This article was published in Madras Musings issue of Feb 16th, 2020 and is therefore somewhat dated but nevertheless merits a read –

The Union Budget has just been presented in Parliament and the various measures that it carries are being analysed in detail. One of the interesting aspects of the latter exercise is the way most analysts have approached it from the industry which they represent. Almost all of them feel that it is overall a balanced budget except for their own specific industry which could have done with some more concessions. While we hold no opinion, for or against the budget, for this is not an area of expertise for us, it is worth pondering over what would have happened had the Finance Minister accepted all the suggestions of each of the industries and provided all the concessions they had demanded.

In the chorus of laments the one from the automotive industry is perhaps the loudest. And we are addressing it here as that is a dominant player in our city. The city is one of India’s three automotive centres, the other two being Gurugram (Gurgaon that was) and Pune. There are three important clusters here – Oragadam, Maraimalai Nagar and Sriperumbudur-Irungattukottai. Chennai churns out one car every 20 seconds and one commercial vehicle every one-and-a-half minutes. Last year, the State accounted for 45 per cent of India’s vehicle exports and since the Chennai port is the biggest in Tamil Nadu, it would be safe to assume that much of the cargo left from here. However, with export markets not yet shrinking, though flat for over a year now, the worry is more the near-total collapse domestically. That is pinching Chennai, for apart from the end products it churns out, it also makes around 33 per cent of India’s auto parts.

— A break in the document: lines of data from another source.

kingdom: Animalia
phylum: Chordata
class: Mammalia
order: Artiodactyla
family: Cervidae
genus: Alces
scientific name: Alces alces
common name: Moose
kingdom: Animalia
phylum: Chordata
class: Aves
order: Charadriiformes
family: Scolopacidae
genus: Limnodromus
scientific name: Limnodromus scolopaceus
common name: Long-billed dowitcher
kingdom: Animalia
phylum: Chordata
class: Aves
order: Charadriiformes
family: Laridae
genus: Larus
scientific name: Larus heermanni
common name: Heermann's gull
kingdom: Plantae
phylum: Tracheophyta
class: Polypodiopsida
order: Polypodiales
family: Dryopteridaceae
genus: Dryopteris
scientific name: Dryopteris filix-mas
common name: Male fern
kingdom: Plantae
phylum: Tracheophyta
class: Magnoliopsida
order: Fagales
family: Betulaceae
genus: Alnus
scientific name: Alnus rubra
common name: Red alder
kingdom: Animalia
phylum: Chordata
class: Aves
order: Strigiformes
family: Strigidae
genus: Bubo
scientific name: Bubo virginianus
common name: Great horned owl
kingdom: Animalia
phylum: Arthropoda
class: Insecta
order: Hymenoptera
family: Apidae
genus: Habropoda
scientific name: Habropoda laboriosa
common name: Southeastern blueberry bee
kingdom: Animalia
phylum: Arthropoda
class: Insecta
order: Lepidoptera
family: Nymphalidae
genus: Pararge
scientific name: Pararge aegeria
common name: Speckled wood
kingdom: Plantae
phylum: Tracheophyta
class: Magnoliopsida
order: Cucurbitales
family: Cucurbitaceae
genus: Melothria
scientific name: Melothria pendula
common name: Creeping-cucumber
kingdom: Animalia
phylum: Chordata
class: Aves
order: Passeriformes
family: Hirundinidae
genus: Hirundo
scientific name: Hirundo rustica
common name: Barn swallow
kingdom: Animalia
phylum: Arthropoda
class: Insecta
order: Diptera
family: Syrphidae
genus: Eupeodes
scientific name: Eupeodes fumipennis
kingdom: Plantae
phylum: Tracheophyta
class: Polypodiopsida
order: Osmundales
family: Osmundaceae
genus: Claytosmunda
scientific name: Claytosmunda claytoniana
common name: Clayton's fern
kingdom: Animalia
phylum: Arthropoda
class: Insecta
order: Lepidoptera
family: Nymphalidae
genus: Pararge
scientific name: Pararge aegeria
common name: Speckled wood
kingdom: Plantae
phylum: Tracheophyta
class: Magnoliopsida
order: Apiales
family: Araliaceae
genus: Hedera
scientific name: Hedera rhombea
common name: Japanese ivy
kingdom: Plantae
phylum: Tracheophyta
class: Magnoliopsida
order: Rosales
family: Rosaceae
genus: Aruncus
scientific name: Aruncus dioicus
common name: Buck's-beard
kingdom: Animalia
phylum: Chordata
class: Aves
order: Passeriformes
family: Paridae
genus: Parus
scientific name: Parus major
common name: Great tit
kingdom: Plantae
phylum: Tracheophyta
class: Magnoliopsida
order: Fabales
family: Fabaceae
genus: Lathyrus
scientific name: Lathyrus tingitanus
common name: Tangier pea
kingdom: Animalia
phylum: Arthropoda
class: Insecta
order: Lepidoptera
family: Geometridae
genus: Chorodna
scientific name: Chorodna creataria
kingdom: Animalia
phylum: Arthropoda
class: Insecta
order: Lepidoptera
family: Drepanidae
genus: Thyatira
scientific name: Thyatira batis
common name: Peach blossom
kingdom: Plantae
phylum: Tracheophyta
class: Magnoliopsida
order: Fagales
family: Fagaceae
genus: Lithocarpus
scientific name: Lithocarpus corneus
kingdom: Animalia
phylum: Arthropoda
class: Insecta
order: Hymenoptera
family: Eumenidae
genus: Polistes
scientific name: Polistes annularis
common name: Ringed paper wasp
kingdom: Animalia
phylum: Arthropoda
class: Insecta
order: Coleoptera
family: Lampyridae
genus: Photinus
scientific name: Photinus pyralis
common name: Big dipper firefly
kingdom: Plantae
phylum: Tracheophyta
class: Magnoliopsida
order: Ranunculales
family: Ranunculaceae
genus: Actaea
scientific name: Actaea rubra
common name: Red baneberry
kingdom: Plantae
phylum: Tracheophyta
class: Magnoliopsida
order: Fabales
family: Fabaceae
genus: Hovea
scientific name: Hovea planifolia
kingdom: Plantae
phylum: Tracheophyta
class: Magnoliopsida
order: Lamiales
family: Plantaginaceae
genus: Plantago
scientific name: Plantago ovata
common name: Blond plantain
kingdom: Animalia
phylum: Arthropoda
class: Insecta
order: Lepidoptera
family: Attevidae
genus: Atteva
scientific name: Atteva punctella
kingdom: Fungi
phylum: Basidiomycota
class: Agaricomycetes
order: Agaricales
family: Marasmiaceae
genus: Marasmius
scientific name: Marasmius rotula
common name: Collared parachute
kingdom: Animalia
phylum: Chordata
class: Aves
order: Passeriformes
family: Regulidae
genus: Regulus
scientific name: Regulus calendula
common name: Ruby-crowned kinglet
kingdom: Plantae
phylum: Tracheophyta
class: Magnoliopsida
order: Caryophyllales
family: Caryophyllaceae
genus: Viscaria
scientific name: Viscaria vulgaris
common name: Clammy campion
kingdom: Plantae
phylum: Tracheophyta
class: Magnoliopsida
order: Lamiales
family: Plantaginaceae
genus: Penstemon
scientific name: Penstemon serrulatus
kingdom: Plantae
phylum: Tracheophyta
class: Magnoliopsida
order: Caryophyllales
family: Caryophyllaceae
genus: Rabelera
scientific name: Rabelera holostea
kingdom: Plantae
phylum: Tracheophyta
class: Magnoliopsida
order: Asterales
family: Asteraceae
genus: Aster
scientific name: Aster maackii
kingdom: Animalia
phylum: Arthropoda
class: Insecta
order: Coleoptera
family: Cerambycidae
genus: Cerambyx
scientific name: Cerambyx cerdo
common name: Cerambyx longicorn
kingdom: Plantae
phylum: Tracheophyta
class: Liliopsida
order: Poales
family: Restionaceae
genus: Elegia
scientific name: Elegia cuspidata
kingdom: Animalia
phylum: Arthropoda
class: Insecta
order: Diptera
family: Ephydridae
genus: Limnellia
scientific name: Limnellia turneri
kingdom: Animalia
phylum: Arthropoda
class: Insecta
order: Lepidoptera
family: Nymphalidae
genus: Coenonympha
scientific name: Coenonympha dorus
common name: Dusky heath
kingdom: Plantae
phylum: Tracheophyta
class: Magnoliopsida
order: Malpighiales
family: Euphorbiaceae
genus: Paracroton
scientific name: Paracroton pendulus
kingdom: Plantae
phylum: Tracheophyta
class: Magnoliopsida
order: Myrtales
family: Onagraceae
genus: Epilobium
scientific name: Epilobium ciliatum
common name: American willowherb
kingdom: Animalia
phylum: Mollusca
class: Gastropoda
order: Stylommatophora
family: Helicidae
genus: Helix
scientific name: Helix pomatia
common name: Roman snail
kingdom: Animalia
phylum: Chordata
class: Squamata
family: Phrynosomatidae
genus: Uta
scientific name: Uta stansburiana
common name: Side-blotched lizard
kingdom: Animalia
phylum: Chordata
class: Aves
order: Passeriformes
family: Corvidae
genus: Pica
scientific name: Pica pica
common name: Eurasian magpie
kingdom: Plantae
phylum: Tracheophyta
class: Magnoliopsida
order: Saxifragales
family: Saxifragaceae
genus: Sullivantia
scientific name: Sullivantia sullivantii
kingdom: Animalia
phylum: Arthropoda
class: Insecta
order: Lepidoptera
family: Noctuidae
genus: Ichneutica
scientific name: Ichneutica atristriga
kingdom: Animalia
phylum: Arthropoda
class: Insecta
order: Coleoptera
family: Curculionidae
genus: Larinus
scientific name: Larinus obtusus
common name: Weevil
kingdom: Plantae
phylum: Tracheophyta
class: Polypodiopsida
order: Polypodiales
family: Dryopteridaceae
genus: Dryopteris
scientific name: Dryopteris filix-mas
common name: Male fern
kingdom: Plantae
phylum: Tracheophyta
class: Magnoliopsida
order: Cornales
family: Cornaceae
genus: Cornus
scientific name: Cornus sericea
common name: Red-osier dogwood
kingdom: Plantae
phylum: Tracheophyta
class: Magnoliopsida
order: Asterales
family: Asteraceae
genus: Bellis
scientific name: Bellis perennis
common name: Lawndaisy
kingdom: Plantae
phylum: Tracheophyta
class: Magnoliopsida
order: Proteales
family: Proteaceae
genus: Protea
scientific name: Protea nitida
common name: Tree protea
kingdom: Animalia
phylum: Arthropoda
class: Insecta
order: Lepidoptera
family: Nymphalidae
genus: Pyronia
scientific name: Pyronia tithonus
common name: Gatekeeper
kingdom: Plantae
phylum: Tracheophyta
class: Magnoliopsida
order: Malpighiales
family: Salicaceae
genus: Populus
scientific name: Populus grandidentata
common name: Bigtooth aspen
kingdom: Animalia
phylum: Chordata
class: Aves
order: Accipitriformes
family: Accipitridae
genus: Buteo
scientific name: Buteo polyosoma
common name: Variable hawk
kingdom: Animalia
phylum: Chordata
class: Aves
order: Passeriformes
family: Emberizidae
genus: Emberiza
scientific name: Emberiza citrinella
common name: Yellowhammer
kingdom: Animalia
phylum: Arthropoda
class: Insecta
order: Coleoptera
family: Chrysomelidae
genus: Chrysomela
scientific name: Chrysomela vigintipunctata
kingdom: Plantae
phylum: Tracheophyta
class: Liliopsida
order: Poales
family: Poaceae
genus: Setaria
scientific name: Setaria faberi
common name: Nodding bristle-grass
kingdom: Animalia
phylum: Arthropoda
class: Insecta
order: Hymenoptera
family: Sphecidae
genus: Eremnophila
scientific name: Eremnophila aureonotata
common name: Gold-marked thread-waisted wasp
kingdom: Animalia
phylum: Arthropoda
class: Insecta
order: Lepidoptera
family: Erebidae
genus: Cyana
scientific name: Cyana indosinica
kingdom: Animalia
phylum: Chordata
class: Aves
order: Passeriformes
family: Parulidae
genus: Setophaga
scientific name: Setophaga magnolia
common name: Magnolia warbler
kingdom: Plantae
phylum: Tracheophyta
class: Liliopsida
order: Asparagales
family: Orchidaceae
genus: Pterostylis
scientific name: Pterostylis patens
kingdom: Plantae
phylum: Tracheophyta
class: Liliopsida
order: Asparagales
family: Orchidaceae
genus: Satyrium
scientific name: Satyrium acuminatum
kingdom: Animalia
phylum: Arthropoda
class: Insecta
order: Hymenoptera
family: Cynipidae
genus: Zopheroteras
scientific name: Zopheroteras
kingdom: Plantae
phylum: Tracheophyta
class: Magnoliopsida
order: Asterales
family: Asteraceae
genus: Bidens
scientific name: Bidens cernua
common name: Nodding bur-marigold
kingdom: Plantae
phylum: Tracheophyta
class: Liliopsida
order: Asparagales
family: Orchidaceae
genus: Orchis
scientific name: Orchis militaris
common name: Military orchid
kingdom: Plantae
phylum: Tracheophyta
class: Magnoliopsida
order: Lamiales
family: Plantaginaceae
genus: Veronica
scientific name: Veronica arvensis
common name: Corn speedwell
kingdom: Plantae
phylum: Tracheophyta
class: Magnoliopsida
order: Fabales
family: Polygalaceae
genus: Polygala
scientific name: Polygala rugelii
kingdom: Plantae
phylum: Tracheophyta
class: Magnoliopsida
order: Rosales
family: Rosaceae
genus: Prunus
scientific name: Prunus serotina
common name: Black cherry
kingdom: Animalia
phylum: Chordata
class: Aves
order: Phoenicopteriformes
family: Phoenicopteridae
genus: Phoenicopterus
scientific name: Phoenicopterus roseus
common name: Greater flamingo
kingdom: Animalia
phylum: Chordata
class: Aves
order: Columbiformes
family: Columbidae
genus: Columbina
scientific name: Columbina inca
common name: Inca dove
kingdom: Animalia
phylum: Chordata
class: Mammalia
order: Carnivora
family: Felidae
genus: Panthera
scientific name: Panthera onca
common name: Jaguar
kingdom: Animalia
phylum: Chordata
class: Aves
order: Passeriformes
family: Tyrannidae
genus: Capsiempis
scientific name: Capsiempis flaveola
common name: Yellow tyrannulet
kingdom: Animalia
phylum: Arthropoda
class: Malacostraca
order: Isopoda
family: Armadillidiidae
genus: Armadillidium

The automotive sector has expressed its disappointment over lack of concessions to it. But the question as to what exactly is the concession that is likely to spur demand remains unanswered and indeed, there can be no correct reply to this. The slowdown is largely due to very weak consumer sentiment and that can only be rectified if banks are induced to loosen their purse strings and lend. But with bad loans and NPAs hogging the news on a daily basis it is unlikely that banks will lend all that easily. It must also not be forgotten that it is the non-banking finance companies (NBFCs) that lend the most money for vehicle purchases and with that industry in more or less a shambles owing to successive governments alternating between no and excessive controls, not much joy is forthcoming from there.

We next come to the number of technical norms that automobiles (and here we include two-wheelers) have been facing mandated upgrades in. Each one poses a challenge in terms of sales for earlier models and this causes backlogs of inventory to pile up. The other major challenge is the way the Government appears to be pushing the electric vehicle agenda. While there is no denying that EVs are the way of the future there has to be consultation with industry. The Government suddenly declared that it expects three-wheelers to go electric by 2023 and two-wheelers by 2025. There is however no road map on how this is to be achieved but it immediately sank buyer interest as people think that EVs are just around the corner and so purchases can be postponed.

Overall, the auto sector needs to look elsewhere and not at concessions. It will be good if it did not view the present problem in isolation but in conjunction with other challenges facing the economy.